Clinical Trial Evidence
Currently no related clinical trials registered.
A search of ClinicalTrials.gov and the ICTRP for Carvedilol in malignant renovascular hypertension returned zero results (query date: 26 March 2026).
Literature Evidence
Currently no related literature available.
A PubMed search combining Carvedilol with malignant renovascular hypertension returned zero results (query date: 26 March 2026). Twenty publications were retrieved for the related query “Carvedilol + pulmonary hypertension owing to lung disease/hypoxia” (the fourth-ranked predicted indication), but these addressed general hypoxia biology and were not directly relevant to the top predicted indication. No publications with confirmed relevance to the Carvedilol–malignant renovascular hypertension pair were identified.
UK Market Information
No MHRA marketing authorisation records for Carvedilol are present in the current Evidence Pack dataset (total licences recorded: 0).

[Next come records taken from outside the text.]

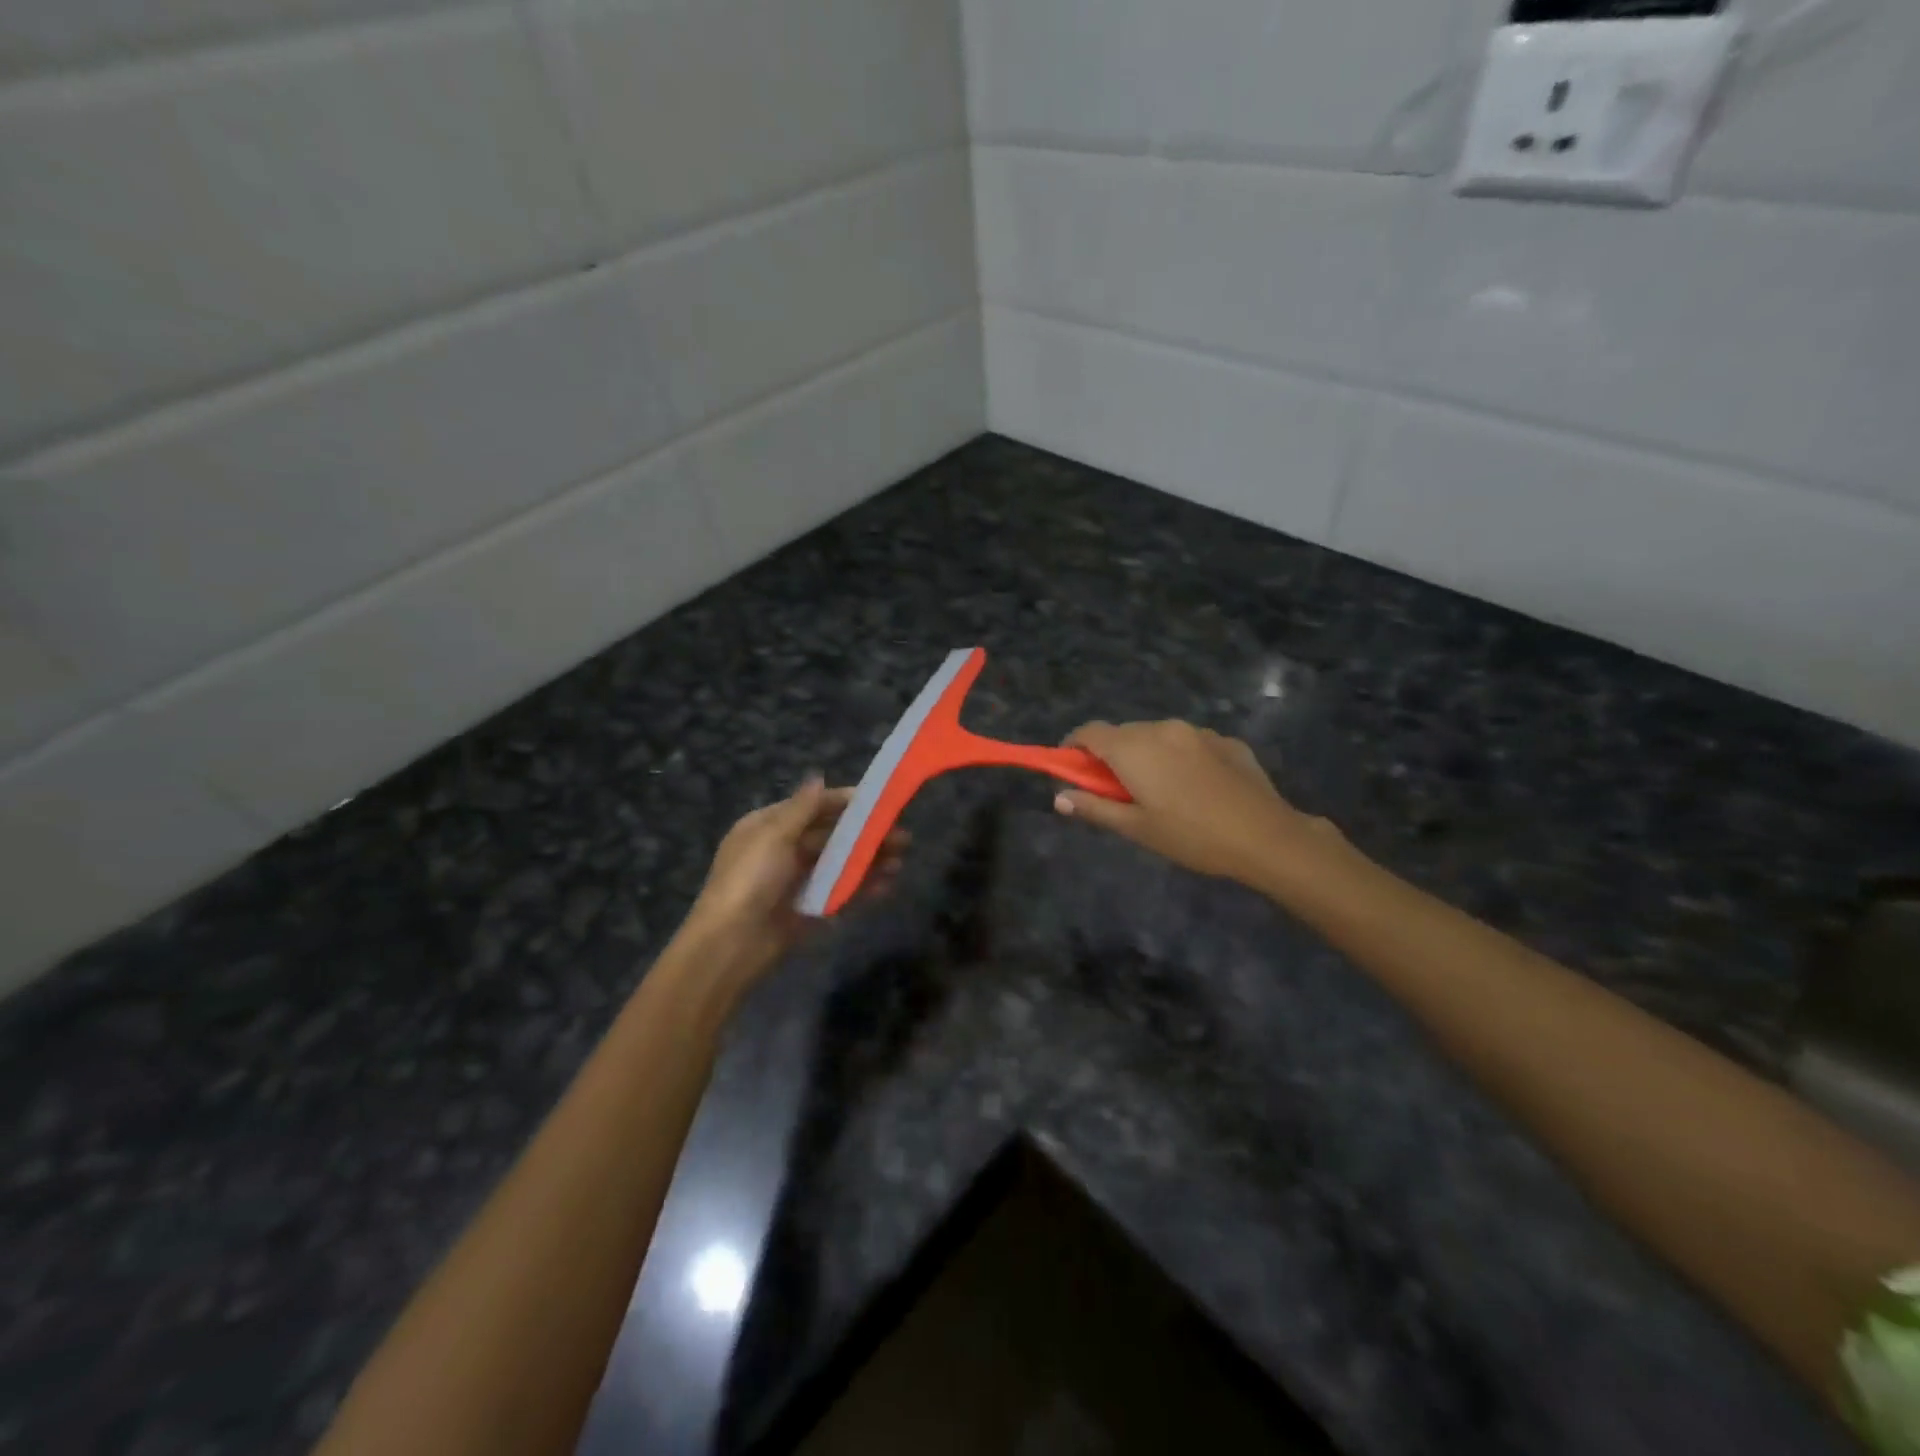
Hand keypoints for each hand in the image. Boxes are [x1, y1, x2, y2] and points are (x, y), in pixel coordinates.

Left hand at [682, 777, 904, 981]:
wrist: (731, 945)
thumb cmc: (749, 881)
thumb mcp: (773, 836)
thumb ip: (802, 809)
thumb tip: (818, 777)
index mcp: (768, 828)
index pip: (812, 807)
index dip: (844, 803)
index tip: (878, 801)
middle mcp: (783, 851)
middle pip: (830, 837)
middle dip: (864, 834)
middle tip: (901, 835)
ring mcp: (797, 882)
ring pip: (839, 865)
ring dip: (869, 860)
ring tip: (900, 861)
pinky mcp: (808, 911)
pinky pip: (840, 893)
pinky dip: (863, 887)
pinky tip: (887, 885)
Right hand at [1053, 720, 1340, 888]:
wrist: (1266, 836)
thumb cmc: (1192, 836)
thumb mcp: (1137, 828)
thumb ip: (1095, 808)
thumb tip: (1059, 797)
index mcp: (1134, 748)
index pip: (1090, 732)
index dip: (1073, 747)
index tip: (1070, 768)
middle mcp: (1162, 728)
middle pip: (1123, 733)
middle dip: (1111, 755)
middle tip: (1116, 791)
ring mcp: (1198, 731)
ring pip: (1157, 736)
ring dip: (1147, 755)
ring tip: (1160, 792)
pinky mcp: (1226, 740)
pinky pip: (1188, 743)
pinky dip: (1179, 758)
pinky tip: (1195, 788)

Important: Carvedilol is a well-established cardiovascular medicine in UK clinical practice (e.g., Eucardic®; multiple generic formulations hold MHRA authorisation). The absence of records in this dataset is likely a data collection gap rather than a true reflection of market status. Clinicians should verify authorised indications, the current SmPC, and prescribing information via the MHRA product information portal and the BNF before any clinical use.
Safety Considerations
Please refer to the SmPC and BNF for safety information. Report suspected adverse reactions via the Yellow Card Scheme.
Conclusion and Next Steps
Decision: Hold
Rationale: There is no direct clinical trial or literature evidence supporting Carvedilol specifically for malignant renovascular hypertension; the TxGNN prediction (99.55%) is driven by mechanistic plausibility via dual alpha-1/beta adrenergic blockade and RAAS suppression, but the acute, life-threatening nature of this condition — combined with the established intravenous standard of care — means an oral repurposing strategy cannot be advanced without dedicated prospective evidence.

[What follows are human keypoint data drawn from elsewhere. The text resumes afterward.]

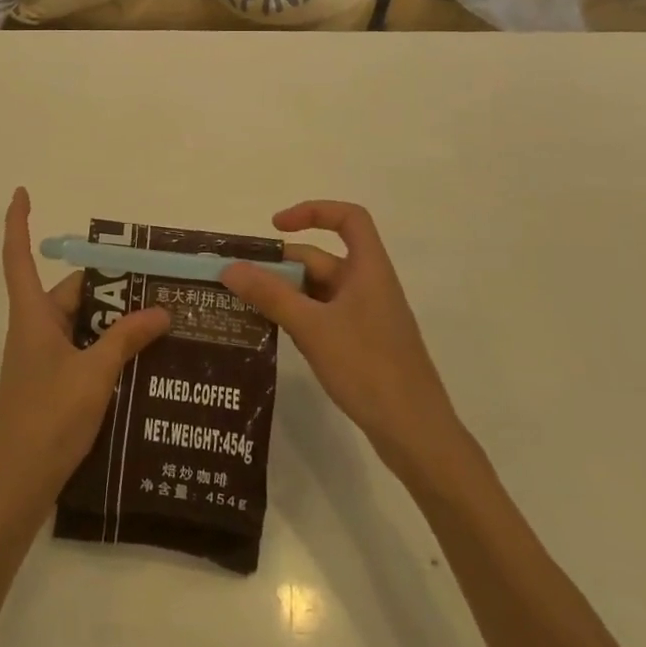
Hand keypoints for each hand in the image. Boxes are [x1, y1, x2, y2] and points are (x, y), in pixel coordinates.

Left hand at [0, 189, 170, 524]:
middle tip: (157, 286)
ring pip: (81, 324)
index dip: (17, 222)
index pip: (18, 256)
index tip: (22, 192)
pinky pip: (82, 350)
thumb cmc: (48, 417)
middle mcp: (34, 329)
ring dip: (114, 322)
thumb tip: (161, 310)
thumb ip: (127, 339)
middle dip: (109, 288)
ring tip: (161, 322)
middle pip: (71, 293)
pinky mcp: (51, 383)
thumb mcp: (94, 373)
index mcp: (32, 315)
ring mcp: (42, 358)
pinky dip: (108, 349)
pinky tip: (143, 361)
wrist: (17, 483)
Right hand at [221, 201, 463, 477]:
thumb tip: (229, 268)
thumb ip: (270, 295)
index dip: (313, 212)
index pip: (348, 218)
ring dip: (285, 293)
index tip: (276, 227)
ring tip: (246, 306)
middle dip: (281, 266)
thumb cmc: (369, 368)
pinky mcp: (362, 344)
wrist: (416, 434)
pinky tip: (274, 333)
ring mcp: (366, 317)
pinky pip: (323, 316)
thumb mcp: (312, 327)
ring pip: (318, 291)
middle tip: (239, 280)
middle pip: (321, 258)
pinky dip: (298, 317)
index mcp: (368, 270)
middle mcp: (369, 286)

To proceed, the following is needed:
- Formal MOA documentation retrieved from DrugBank or primary pharmacological literature to support the mechanistic rationale
- Preclinical or translational studies examining Carvedilol in renovascular hypertension models (e.g., two-kidney, one-clip rat model)
- Exploration of a potential chronic maintenance or secondary-prevention role (post-acute stabilisation phase), where oral agents may be more clinically feasible than in the acute emergency setting
- Full safety assessment via the current MHRA SmPC: contraindications, key warnings, and drug–drug interactions
- Confirmation of UK marketing authorisation status and currently approved indications via the MHRA portal to resolve the dataset gap
- Evidence Pack refresh to populate MHRA licence records and SmPC-derived safety data before progression to formal repurposing evaluation
Disclaimer
This content is for research purposes only and does not constitute medical advice. Clinical validation is required before any clinical application.